HOW TO COMPLETE THIS TASK =
Collect every line of the data that contains the string "FOMO" and copy each one out.

PROVIDED ENTRIES =
┄┄┄┄┄┄┄┄┄┄

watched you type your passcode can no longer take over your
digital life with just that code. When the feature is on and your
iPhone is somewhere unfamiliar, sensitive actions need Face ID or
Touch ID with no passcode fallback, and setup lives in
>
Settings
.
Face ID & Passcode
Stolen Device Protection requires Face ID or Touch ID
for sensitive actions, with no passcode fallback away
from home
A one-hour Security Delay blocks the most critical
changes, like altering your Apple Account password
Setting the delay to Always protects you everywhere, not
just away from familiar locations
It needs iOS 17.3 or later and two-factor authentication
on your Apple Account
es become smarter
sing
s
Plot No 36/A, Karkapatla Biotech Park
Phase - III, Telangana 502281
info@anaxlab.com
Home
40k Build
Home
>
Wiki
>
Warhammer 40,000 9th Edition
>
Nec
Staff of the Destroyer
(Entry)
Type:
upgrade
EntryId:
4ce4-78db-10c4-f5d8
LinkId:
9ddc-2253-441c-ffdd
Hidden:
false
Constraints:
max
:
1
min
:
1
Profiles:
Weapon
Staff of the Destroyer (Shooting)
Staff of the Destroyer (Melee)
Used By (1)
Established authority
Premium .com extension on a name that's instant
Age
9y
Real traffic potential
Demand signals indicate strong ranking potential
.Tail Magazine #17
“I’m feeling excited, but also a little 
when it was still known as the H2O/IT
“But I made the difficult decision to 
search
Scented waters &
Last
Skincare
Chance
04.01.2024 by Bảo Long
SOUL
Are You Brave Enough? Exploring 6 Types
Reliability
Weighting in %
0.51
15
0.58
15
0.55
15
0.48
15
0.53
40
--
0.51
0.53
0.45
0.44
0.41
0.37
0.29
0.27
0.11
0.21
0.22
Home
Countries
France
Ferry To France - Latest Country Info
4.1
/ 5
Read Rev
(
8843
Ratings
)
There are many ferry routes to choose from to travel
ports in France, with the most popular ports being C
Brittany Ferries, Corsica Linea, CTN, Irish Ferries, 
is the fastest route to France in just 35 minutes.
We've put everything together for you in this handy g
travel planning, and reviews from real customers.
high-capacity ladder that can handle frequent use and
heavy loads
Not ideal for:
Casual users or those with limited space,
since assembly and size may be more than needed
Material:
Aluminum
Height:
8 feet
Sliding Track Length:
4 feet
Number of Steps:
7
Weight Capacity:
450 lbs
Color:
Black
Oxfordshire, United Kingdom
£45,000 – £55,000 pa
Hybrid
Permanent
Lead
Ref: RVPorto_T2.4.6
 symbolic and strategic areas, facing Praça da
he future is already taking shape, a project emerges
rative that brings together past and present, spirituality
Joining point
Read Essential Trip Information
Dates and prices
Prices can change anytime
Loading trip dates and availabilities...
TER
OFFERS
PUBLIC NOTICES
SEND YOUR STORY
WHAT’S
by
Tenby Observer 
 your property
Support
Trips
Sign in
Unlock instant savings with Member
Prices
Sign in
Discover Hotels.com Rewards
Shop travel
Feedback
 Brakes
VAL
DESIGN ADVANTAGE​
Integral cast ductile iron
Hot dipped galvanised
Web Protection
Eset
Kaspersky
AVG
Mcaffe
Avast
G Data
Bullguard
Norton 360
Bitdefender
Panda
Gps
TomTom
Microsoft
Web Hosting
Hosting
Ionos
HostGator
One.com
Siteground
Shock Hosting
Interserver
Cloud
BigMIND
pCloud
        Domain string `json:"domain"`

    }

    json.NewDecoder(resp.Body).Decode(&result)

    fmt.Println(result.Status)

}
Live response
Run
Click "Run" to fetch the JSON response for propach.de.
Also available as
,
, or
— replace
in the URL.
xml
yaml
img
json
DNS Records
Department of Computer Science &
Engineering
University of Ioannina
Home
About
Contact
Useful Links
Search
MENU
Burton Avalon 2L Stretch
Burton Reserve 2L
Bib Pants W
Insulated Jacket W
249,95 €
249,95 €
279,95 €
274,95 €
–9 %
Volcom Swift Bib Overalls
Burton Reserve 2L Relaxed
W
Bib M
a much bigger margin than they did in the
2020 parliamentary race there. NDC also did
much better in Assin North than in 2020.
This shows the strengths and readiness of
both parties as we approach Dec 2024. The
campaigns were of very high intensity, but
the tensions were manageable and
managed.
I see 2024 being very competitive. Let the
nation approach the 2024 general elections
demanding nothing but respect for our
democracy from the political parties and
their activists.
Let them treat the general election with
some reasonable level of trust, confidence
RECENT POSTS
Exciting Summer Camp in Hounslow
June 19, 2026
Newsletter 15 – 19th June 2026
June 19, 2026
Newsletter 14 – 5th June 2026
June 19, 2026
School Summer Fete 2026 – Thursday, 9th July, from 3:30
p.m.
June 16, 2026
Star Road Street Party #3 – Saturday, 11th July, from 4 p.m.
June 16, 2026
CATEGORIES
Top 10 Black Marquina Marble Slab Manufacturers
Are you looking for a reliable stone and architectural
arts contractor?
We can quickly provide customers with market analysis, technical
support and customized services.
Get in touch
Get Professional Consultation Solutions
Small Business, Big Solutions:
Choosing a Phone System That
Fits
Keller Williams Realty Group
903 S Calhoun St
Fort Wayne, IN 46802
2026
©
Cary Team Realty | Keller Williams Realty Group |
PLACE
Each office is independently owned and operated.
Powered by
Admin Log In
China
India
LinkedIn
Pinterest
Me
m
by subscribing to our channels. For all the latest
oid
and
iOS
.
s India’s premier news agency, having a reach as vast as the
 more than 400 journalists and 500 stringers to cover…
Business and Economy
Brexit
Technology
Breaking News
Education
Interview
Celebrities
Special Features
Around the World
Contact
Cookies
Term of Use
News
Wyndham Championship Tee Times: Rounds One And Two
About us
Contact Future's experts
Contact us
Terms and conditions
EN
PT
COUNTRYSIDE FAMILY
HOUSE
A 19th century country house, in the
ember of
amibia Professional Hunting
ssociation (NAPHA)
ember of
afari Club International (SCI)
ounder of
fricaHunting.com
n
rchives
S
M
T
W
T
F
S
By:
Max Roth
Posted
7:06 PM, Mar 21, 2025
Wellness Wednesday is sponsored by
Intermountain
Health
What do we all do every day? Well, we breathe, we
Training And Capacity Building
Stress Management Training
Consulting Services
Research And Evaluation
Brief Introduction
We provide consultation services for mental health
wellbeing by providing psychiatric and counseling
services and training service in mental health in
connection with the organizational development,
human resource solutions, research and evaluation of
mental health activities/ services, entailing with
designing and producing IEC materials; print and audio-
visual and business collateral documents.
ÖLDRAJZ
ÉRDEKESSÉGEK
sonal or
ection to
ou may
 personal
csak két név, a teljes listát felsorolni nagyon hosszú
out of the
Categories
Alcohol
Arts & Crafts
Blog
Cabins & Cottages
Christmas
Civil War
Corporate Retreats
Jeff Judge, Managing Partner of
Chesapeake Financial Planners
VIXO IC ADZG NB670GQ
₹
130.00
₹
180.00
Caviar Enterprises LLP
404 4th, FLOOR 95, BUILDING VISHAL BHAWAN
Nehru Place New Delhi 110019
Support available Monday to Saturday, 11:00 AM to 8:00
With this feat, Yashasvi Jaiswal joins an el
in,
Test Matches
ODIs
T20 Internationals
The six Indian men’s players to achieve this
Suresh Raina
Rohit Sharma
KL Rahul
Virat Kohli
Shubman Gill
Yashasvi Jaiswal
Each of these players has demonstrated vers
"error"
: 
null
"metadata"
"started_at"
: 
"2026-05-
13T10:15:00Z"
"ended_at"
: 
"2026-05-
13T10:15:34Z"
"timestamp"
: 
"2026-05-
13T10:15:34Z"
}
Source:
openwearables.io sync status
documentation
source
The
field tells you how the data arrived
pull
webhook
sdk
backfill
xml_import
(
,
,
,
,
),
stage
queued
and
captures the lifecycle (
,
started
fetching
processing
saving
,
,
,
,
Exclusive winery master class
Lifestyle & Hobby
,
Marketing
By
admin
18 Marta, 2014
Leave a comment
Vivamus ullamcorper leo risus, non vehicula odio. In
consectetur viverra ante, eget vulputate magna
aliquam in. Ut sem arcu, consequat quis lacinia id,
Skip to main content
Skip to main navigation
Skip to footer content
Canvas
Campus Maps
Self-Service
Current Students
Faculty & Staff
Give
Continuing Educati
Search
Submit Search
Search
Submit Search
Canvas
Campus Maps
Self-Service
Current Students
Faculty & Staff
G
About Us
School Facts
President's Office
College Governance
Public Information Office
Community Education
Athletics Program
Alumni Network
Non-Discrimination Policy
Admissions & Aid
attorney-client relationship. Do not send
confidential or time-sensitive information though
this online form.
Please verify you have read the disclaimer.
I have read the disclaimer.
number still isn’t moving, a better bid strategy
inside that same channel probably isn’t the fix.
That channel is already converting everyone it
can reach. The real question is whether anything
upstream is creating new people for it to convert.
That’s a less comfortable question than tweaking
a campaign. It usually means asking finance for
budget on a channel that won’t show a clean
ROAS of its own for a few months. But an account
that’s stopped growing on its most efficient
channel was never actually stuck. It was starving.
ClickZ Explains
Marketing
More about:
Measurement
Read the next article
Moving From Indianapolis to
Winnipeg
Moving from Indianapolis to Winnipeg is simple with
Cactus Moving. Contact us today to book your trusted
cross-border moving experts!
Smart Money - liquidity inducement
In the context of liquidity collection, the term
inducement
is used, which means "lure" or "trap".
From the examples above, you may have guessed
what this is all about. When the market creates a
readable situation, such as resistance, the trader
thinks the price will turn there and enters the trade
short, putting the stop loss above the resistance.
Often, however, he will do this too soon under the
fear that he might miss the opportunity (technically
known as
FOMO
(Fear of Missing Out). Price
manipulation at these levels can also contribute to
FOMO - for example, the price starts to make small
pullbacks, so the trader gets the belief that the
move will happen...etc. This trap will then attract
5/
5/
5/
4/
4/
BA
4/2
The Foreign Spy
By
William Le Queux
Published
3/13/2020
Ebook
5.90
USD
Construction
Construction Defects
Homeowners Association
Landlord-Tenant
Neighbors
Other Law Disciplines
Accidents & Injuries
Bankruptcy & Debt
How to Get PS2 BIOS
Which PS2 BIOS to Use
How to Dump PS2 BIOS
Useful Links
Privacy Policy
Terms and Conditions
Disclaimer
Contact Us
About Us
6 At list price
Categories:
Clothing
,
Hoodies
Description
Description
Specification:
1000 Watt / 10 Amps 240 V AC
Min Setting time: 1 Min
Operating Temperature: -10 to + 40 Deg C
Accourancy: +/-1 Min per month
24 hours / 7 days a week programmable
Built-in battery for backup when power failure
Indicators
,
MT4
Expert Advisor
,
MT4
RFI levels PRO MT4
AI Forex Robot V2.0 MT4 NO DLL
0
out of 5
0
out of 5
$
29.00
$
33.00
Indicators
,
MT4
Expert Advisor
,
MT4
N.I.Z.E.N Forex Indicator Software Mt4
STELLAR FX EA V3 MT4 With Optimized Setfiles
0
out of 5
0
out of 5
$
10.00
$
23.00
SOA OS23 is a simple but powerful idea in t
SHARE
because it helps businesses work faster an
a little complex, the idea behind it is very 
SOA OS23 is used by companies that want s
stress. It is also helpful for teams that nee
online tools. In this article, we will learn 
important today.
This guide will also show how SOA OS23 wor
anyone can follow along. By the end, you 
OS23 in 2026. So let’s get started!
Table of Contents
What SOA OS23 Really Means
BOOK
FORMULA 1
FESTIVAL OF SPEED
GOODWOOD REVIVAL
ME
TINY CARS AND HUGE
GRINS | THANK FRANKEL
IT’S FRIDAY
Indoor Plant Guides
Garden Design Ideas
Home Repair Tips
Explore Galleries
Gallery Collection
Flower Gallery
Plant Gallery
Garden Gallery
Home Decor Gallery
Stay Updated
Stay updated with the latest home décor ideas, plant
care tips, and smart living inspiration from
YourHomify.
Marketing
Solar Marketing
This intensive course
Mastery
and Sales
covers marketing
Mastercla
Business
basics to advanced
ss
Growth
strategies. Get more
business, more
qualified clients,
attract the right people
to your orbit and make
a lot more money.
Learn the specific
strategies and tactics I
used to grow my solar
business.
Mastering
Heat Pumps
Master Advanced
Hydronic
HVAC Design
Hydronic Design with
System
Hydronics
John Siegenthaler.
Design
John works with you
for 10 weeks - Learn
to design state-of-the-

┄┄┄┄┄┄┄┄┄┄

RESULT =
FOMO
FOMO - for example, the price starts to make small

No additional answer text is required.